## Exercise data

====

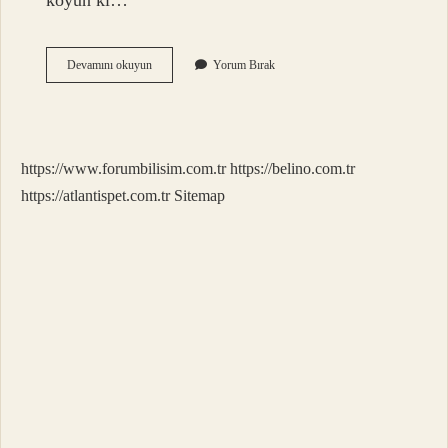
koyun ki…
Beyti
Devamını okuyun
Yorum Bırak
Kuzu
Mu
https://www.forumbilisim.com.tr
https://belino.com.tr
https://atlantispet.com.tr
Sitemap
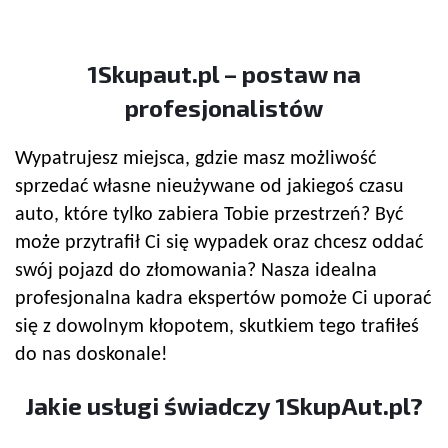
1Skupaut.pl – postaw na
profesjonalistów
Wypatrujesz miejsca, gdzie masz możliwość
sprzedać własne nieużywane od jakiegoś czasu
auto, które tylko zabiera Tobie przestrzeń? Być
może przytrafił Ci się wypadek oraz chcesz oddać
swój pojazd do złomowania? Nasza idealna
profesjonalna kadra ekspertów pomoże Ci uporać
się z dowolnym kłopotem, skutkiem tego trafiłeś
do nas doskonale!
Jakie usługi świadczy 1SkupAut.pl?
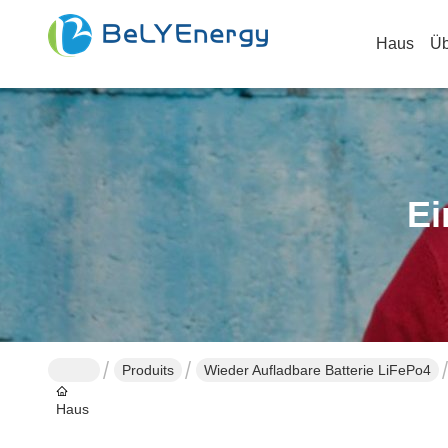
Haus
Üb
Ei
Produits
Wieder Aufladbare Batterie LiFePo4
Haus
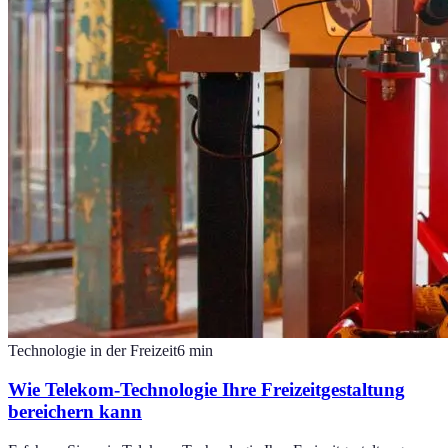
Technologie in der Freizeit
6
min
Wie Telekom-Technologie Ihre Freizeitgestaltung
bereichern kann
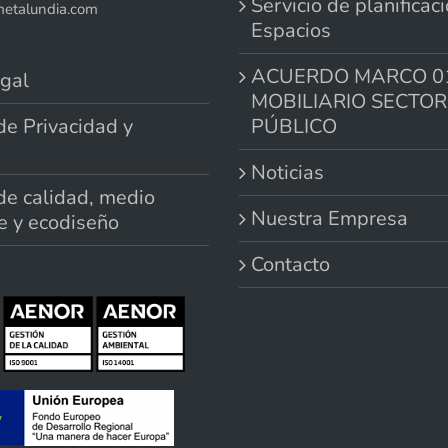
Servicio de planificac
talundia.com
Espacios
ACUERDO MARCO 0
gal
MOBILIARIO SECTOR
 de Privacidad y
PÚBLICO
Noticias
 de calidad, medio
Nuestra Empresa
e y ecodiseño
Contacto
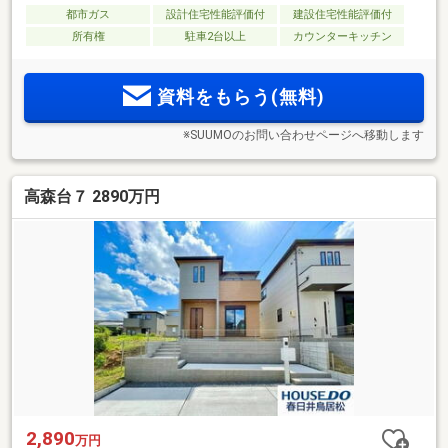
都市ガス
設計住宅性能評価付
建設住宅性能評価付
所有権
駐車2台以上
カウンターキッチン
資料をもらう(無料)
※SUUMOのお問い合わせページへ移動します
高森台７ 2890万円
2,890
万円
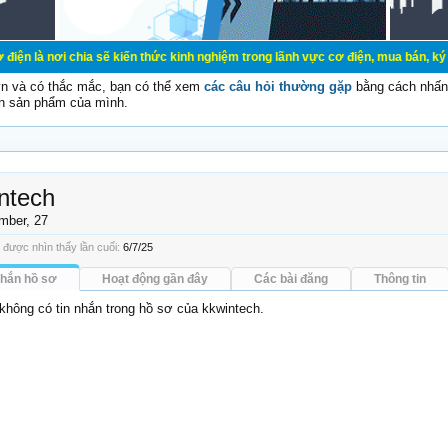
hia sẽ kiến thức kinh nghiệm trong lãnh vực cơ điện, mua bán, ký gửi, cho thuê
vn và có thắc mắc, bạn có thể xem
các câu hỏi thường gặp
bằng cách nhấn 
n sản phẩm của mình.
ntech
mber
, 27
 được nhìn thấy lần cuối:
6/7/25
nhắn hồ sơ
Hoạt động gần đây
Các bài đăng
Thông tin
 không có tin nhắn trong hồ sơ của kkwintech.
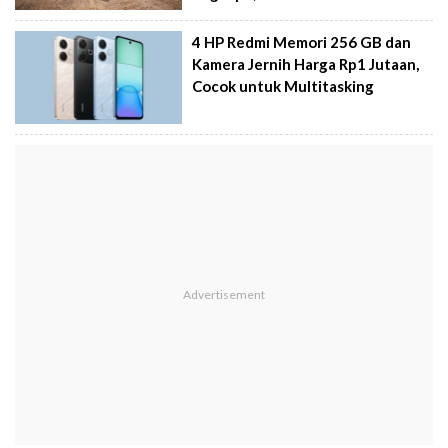
4 HP Redmi Memori 256 GB dan
Kamera Jernih Harga Rp1 Jutaan,
Cocok untuk Multitasking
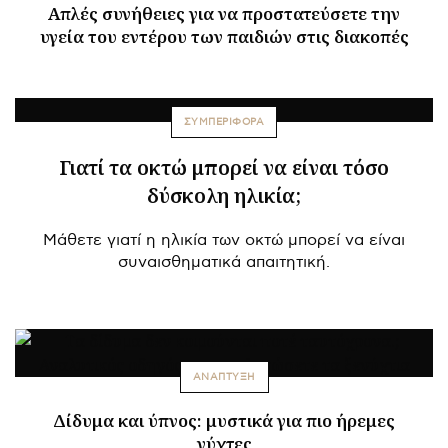
Απλές συνήθειες για να προστατεύσετε την
υγεία του εντέρου των παιδιών στις διακοπές
ΣΥΜΠΕΡΙΦΟΡΑ
Γιατί τα οκτώ μπορεί να είναι τόσο
δύσκολη ηλικία;
Μάθετε γιατί η ηλικία των οκτώ μπορεί να είναι
συναισθηματικά απαιτητική.
ΑΝΑΠΤΥΞΗ
Δίδυμα και ύπνος: μυστικά για πιο ήρεμες
νύχτες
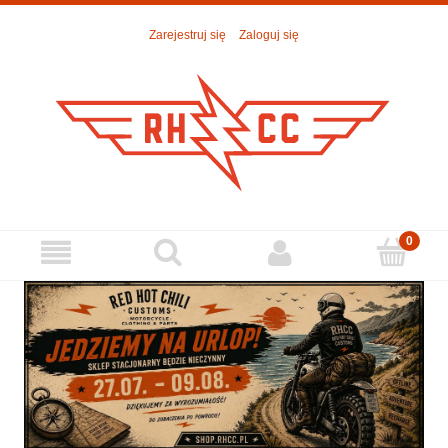
Zarejestruj się
Zaloguj się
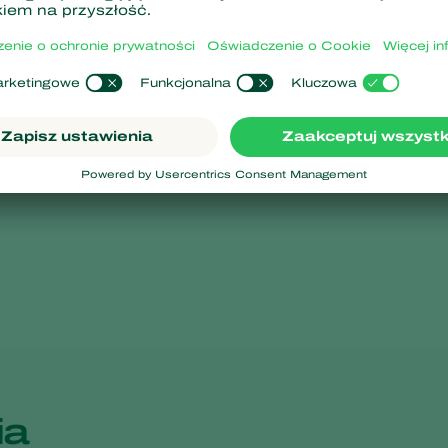
 opuszczeniu
dni. Drapieżne roztocza
wysysają ich wnętrzności.
ia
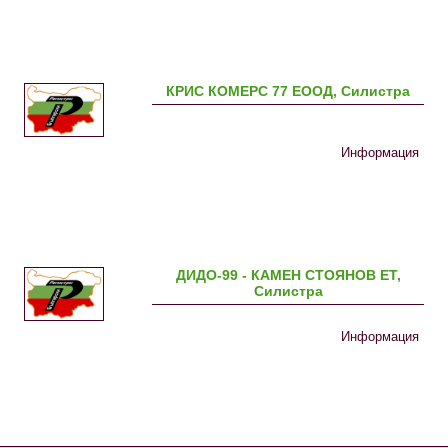
КРИС КОМЕРС 77 ЕООД, Силистра
Информация
ДИДО-99 - КАМЕН СТОЯНОВ ЕТ,
Силистра
Информация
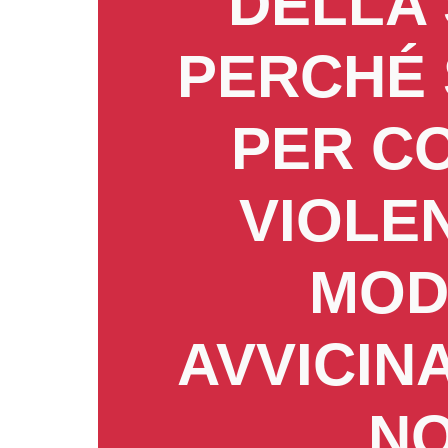
DELLA 
PERCHÉ 
PER C
VIOLE
MOD
AVVICIN
NO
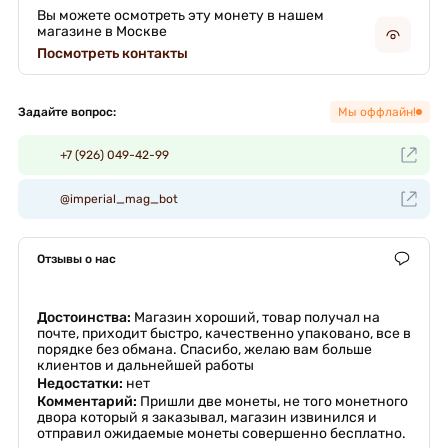
Вы можете осмотреть эту монету в нашем
магазине в Москве
Посмотреть контакты
Задайте вопрос:
Мы оффлайн!
+7 (926) 049-42-99
@imperial_mag_bot
Отзывы о нас
Достоинства:
Магазин хороший, товар получал на
почте, приходит быстро, качественно упаковано, все в
порядке без обмана. Спасибо, желаю вам больше
клиентов и дальнейшей работы
Недостатки:
нет
Комментарий:
Пришли две монеты, не того монетного
двора который я заказывал, магазин извинился и
отправил ожидаемые монеты совершенно бесплатно.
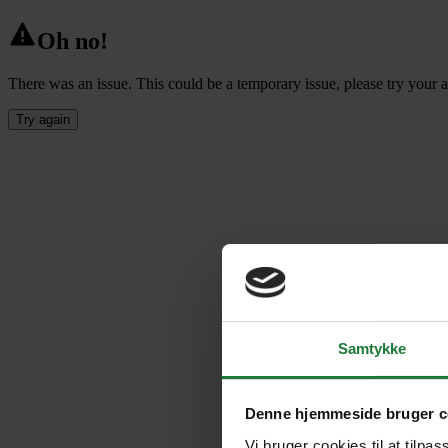
Oh no!
There was an issue. This could be a temporary issue, please try your a
Try again
Samtykke
Denne hjemmeside bruger c
Vi bruger cookies til at tilpas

====

## About this exercise
Rewrite the material above with each "Информация" changed to "Подробнее" and nothing else altered. Leave the pictures out of your answer.

## Answer to this problem
koyun ki…
Beyti
Devamını okuyun
Yorum Bırak
Kuzu
Mu
https://www.forumbilisim.com.tr
https://belino.com.tr
https://atlantispet.com.tr
Sitemap
1Skupaut.pl – postaw na
profesjonalistów
Wypatrujesz miejsca, gdzie masz możliwość
sprzedać własne nieużywane od jakiegoś czasu
auto, które tylko zabiera Tobie przestrzeń? Być
może przytrafił Ci się wypadek oraz chcesz oddać
swój pojazd do złomowania? Nasza idealna
profesjonalna kadra ekspertów pomoże Ci uporać
się z dowolnym kłopotem, skutkiem tego trafiłeś
do nas doskonale!
Jakie usługi świadczy 1SkupAut.pl?
Haus
Üb
Ei
Produits
Wieder Aufladbare Batterie LiFePo4
Haus
Technologie in der Freizeit
6
min
Wie Telekom-Technologie Ihre Freizeitgestaltung
bereichern kann
Servicio de planificac
talundia.com
Espacios
ACUERDO MARCO 0
gal
MOBILIARIO SECTOR
 de Privacidad y
PÚBLICO
Noticias
 de calidad, medio
Nuestra Empresa
e y ecodiseño
Contacto
都市ガス
設計住宅性能評価付
建設住宅性能評価付
所有権
駐車2台以上
カウンターキッチン
資料をもらう(無料)
※SUUMOのお問い合わせページへ移動します
高森台７ 2890万円
2,890
万円
hia sẽ kiến thức kinh nghiệm trong lãnh vực cơ điện, mua bán, ký gửi, cho thuê
vn và có thắc mắc, bạn có thể xem
các câu hỏi thường gặp
bằng cách nhấn 
n sản phẩm của mình.
ntech
mber
, 27
 được nhìn thấy lần cuối:
6/7/25
nhắn hồ sơ
Hoạt động gần đây
Các bài đăng
Thông tin
 không có tin nhắn trong hồ sơ của kkwintech.
4 HP Redmi Memori 256 GB dan
Kamera Jernih Harga Rp1 Jutaan,
Cocok untuk Multitasking
Απλές συνήθειες για να προστατεύσετε την
υγεία του εντέρου των παιδιών στις διακοπές
ΣΥΜΠΕΡΙΦΟΡΑ
Γιατί τα οκτώ μπορεί να είναι τόσο
δύσκολη ηλικία;
Μάθετε γιατί η ηλικία των οκτώ μπορεί να είναι
συναισθηματικά απαιτητική.
ΑΝΑΠΤΥΞΗ
Δίδυμα και ύπνος: μυστικά για πιο ήρεμες
νύχτες
Zarejestruj się
Zaloguj się
 opuszczeniu
dni. Drapieżne roztocza
wysysają ich wnętrzności.
ia
КРИС КОМЕРС 77 ЕООД, Силистра
Подробнее
ДИДО-99 - КАМЕН СТОЯНОВ ЕТ,
Силистра
Подробнее
DELLA 
PERCHÉ 
PER C
VIOLE
MOD
AVVICIN
NO
Вы можете осмотреть эту монету в нашем
магазине в Москве
Посмотреть контакты
Задайте вопрос:
Мы оффлайн!
+7 (926) 049-42-99
@imperial_mag_bot
Отзывы о нас
Достоинства:
Магазин хороший, товар получал на
почте, приходит быстро, качественно упаковано, все в
порядке без обмана. Спасибо, желаю вам больше
клиентов и дальнейшей работы
Недостатки:
нет
Комментарий:
Пришли две монеты, не того монетного
двора который я заказывал, магазин извинился и
отправил ожидаемые монеты совершенно бесплатно.
Oh no!
There was an issue. This could be a temporary issue, please try your a
Try again
Samtykke
Denne hjemmeside bruger c
Vi bruger cookies til at tilpas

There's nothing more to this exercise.